Jay provides a "waltz motif" for what he sees as the three stages of economic development: advance, followed first by predatory threats to this gain and then by a solution to safeguard progress. This pattern of fits-and-starts is simple but neatly reliable as he dances across time from the first agricultural revolution to the second industrial revolution, through man's roles as hunter-gatherer, farmer, citizen, imperialist and capitalist. Along the way, Jay highlights some ingredients for economic success. Ancient Rome provides an example of the importance of good governance, for example, while late 17th century Britain had stability and a liberal economic structure. But beware of economic determinism: man is the hero of the story, but a victim of his environment and temperament. Famine, plague and war have interrupted progress throughout history.

Jay fires off an arsenal of facts, from the curious to the mundane, that add weight if not sparkle to this volume.
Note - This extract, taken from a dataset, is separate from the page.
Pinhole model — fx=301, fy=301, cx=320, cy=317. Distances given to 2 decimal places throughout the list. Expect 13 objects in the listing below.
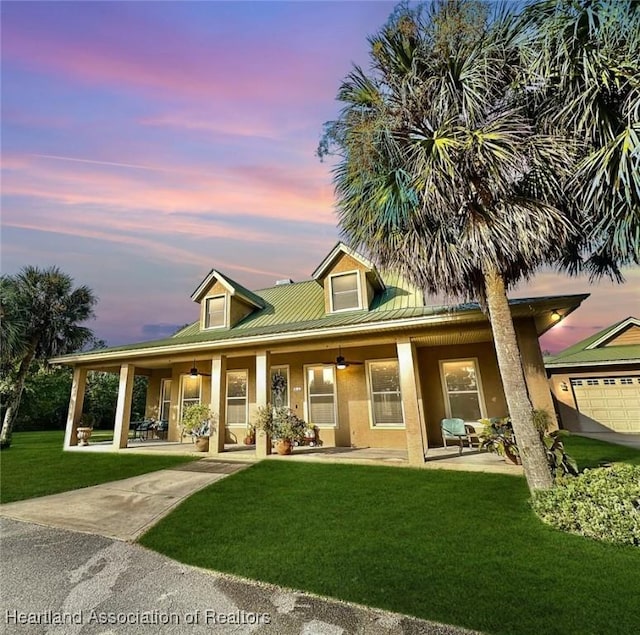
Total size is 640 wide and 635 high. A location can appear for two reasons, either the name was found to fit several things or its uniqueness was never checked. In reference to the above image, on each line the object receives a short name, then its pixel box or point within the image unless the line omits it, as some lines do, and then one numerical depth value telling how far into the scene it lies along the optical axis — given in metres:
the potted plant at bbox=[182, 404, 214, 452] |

Readers may not be gripped by the significance of double-entry bookkeeping in medieval Italy, and the proliferation of such tidbits can sometimes make for rough reading. But Jay is nothing if not lucid, with each chapter containing a summary and a narrative. This is history by "a layman for laymen," as Jay puts it, and he defends his choice to oversimplify "bravely, but not intolerably." Why observe and explain nothing? The academic purist may take issue, but the rest of us will be grateful.

The contemporary philosophy of "economic bliss" holds complacently that the "good guys in the shape of political democrats and economic liberals have finally won," but Jay is skeptical. Despite untold material comforts, the world remains as precarious as ever if not more so because of inequality, strife and the threat of catastrophic climate change. Road to Riches may ultimately be the story of progress, but in many ways, Jay warns soberly, the economic waltz of the third millennium may have the same jerky rhythms as those of the first two.